Of course, investment during the working life of an individual plays a significant role in the eventual retirement outcome. In this article, we will concentrate on the taxation of benefits payable and some of the potential options that can be used to maximise a client’s position.

Qrop rotation
Qualifying recognised overseas pension schemes (Qrops) have proved very popular with UK expatriates since their introduction in April 2006. The main jurisdictions active in the third country market are all regulated well-known offshore jurisdictions – Gibraltar, the Isle of Man and Malta.
The benefit regimes in each jurisdiction generally follow that of the UK prior to April 2015 – that is, benefits are paid as an income after age 55 (although a small number of Malta providers will allow flexi-access type benefits like the ones HM Revenue & Customs introduced in April 2015 for UK defined-contribution pension pots).

Residence key
But where should advisers place their clients to maximise the benefits that will be paid later in life?
When considering the best jurisdiction to place a client for retirement purposes, a key consideration is that of where a member will reside at retirement.
This is not the single most important aspect of the decision, as clearly a client could change their mind at a later date, but having the knowledge of a client’s retirement plans early helps to plan for their eventual retirement, as this will dictate how pension income is ultimately taxed.

Difference between jurisdictions
Each of the three main Qrops jurisdictions has its own unique method of taxing pension income paid to non-resident pension scheme members.
Generally, the method of tax will depend on whether the country of domicile of the scheme has a double taxation agreement (DTA) with the member’s country of residence. A summary of the taxing methods of each jurisdiction is as follows:

•  Gibraltar – it has a simple way of taxing pension income and applies a very modest rate of 2.5% to any income paid. Gibraltar does not have any DTAs, so tax is always paid at source.

•  Isle of Man – it has a number of DTAs in place, so these should be considered first.
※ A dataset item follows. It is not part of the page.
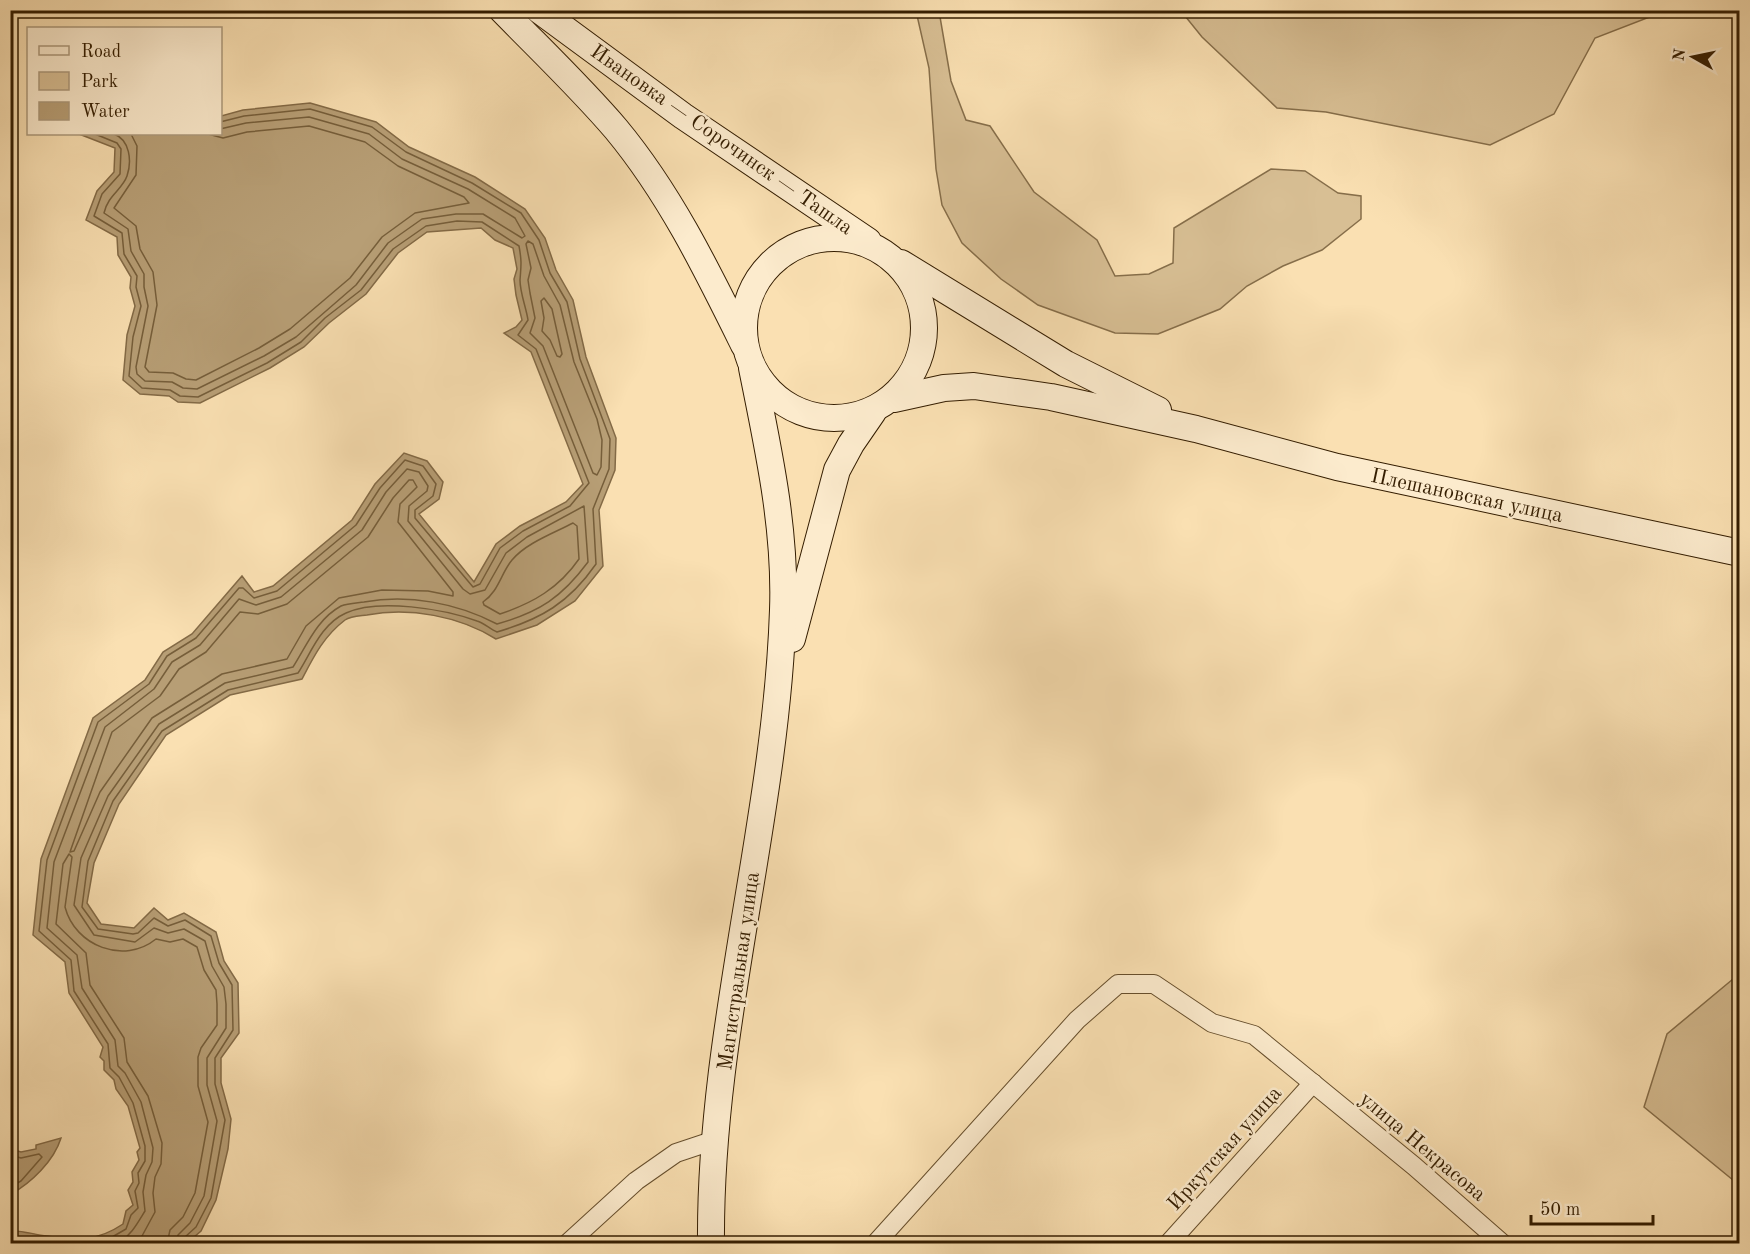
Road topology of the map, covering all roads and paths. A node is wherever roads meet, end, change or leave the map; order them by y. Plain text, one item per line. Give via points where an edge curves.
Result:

If no DTA is in place between the Isle of Man and the member’s country of residence then pension income is currently taxable at 20%.

•  Malta – similar to the Isle of Man, although Malta’s DTA network is more extensive. If a member doesn’t fall under a DTA, then the member is taxed at non-resident tax rates, which are as follows:
€701 to €3,100 = 20%
€3,101 to €7,800 = 30%
€7,801+ = 35%

The next step
Advisers need to take great care when using DTAs. Some advisers think clients will simply be taxed in their home country just because a DTA exists. This is not true; in many cases the DTA actually bestows the taxing rights to the country where the Qrops itself is domiciled, which means more tax is paid than would be paid if the Qrops was domiciled elsewhere.

In addition, where taxing rights are passed to the member’s country of residence, this is often not automatic and clients need to be aware they must take appropriate steps with the relevant authorities in order to bring the terms of the DTA into force. DTAs, therefore, need to be considered carefully in the context of retirement.